Novel Donor-acceptor Type Green Polymer Bearing Pyrrole As The Donor Unit With Excellent Switching Times And Very Low Band Gap And Its Multichromic Copolymers

Celebi, Selin

01 September 2009

A new neutral state green polymer, poly (2,3-bis(4-tert-butylphenyl)-5,8-di(1H-pyrrol-2-yl) quinoxaline) (PTBPPQ) was synthesized and its copolymer with bis(3,4-ethylenedioxythiophene) (BiEDOT) and 4,7-bis(2,3-dihydrothieno[3,4-b][1,4]dioxin-5-yl)-2-dodecyl-2H-benzo [1,2,3] triazole (BEBT) were produced. Finally polymers&rsquo / potential use as an electrochromic material was investigated.
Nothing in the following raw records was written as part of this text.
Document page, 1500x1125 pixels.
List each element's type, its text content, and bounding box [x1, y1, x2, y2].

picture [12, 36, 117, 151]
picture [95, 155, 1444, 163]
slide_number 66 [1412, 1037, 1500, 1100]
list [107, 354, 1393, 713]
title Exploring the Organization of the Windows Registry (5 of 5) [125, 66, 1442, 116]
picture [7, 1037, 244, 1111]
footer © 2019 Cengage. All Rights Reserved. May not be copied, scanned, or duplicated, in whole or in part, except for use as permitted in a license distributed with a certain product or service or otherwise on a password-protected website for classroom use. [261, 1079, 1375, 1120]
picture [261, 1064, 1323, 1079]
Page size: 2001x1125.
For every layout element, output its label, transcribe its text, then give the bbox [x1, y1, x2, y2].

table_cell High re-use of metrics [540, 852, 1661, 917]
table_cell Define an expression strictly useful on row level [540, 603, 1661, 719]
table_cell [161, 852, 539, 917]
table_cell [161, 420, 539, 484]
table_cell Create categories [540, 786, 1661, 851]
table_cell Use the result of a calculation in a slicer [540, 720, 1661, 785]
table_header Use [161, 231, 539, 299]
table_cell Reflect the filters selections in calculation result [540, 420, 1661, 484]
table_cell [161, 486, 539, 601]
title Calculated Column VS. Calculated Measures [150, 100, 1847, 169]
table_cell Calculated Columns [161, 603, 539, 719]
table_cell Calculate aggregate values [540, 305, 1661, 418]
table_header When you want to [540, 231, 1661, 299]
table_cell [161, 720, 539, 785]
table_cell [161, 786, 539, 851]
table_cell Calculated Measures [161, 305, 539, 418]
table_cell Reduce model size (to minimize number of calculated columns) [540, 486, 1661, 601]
Electrochromic properties of the polymers were investigated by several methods including spectroelectrochemistry, kinetic and colorimetry studies. Key properties of conjugated polymers such as band gap, maximum absorption wavelength, the intergap states that appear upon doping and evolution of polaron and bipolaron bands were investigated via spectroelectrochemistry experiments. Switching times and optical contrasts of the homopolymer and the copolymer were evaluated via kinetic studies. Copolymer of TBPPQ with BiEDOT and BEBT were electrochemically synthesized and characterized. Resulting copolymer films have distinct electrochromic properties and revealed multichromism through the entire visible region. Although BiEDOT and BEBT have different oxidation potentials, the resulting copolymers have very similar redox behaviors. In a monomer free solution, both copolymers show four colors from purple, gray, light green to transmissive blue with the variation of the applied potential. Copolymerization with BiEDOT and BEBT not only decreases the band gap, Eg, but also enhances the electrochromic and optical properties. Hence, electrochemical copolymerization is considered to be a powerful tool to improve the electrochromic properties of quinoxaline derivatives. It should be noted that PTBPPQ is one of the few examples of neutral state green polymeric materials with superior switching properties. Hence, PTBPPQ can be used as a green polymeric material for display technologies.